Le ministère sri-lankais de la Défense a annoncé vendredi qu’il allait réduire d’un tiers les effectifs des forces armées pour atténuer autant que possible la profonde crise économique que traverse le pays, plongé dans de difficiles négociations avec le Fonds monétaire international (FMI) et encore sous le choc de la révolution qui a éclaté en juillet 2022 en raison de la hausse des prix.

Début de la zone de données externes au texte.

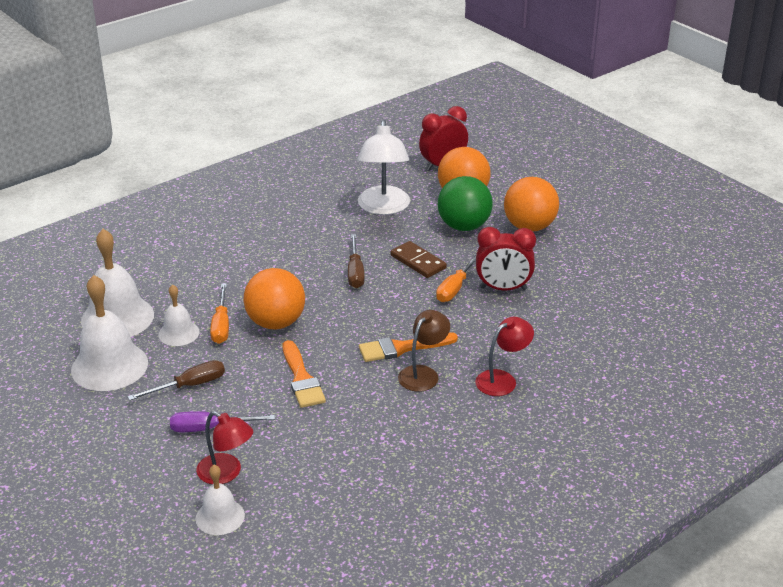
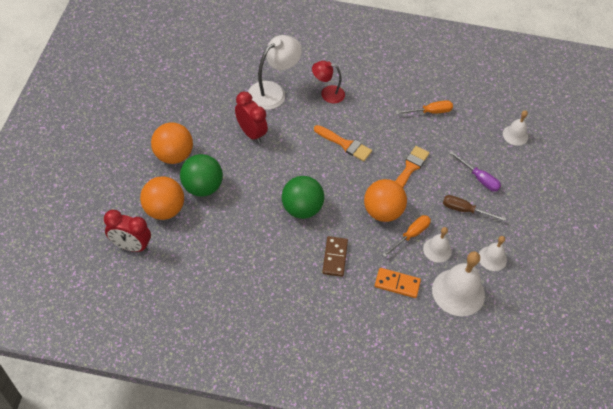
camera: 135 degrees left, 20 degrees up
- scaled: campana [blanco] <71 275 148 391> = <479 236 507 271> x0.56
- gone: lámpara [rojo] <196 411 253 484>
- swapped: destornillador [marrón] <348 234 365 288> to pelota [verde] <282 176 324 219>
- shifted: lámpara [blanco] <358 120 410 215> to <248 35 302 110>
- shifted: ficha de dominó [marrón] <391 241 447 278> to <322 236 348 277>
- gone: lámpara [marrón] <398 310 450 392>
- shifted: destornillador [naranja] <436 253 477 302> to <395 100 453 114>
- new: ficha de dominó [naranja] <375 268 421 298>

La ministre, Premitha Bandara Tennakoon, a encadré cette décision dans le contexte de la relative sécurité extérieure dont jouit le pays après le recrutement record de troupes entre 2017 et 2019, où l’armée sri-lankaise a atteint 317 000 soldats, un chiffre encore plus élevé qu’au plus fort de la guerre contre les rebelles tamouls.
Tennakoon a maintenant confirmé que le nombre actuel de 200 783 soldats sera réduit d’un tiers, à 135 000, d’ici 2024, au début d’un processus qui culminera en 2030, lorsque le nombre de militaires devrait être plafonné à 100 000, selon une déclaration reprise par le portail d’information sri-lankais NewsCutter.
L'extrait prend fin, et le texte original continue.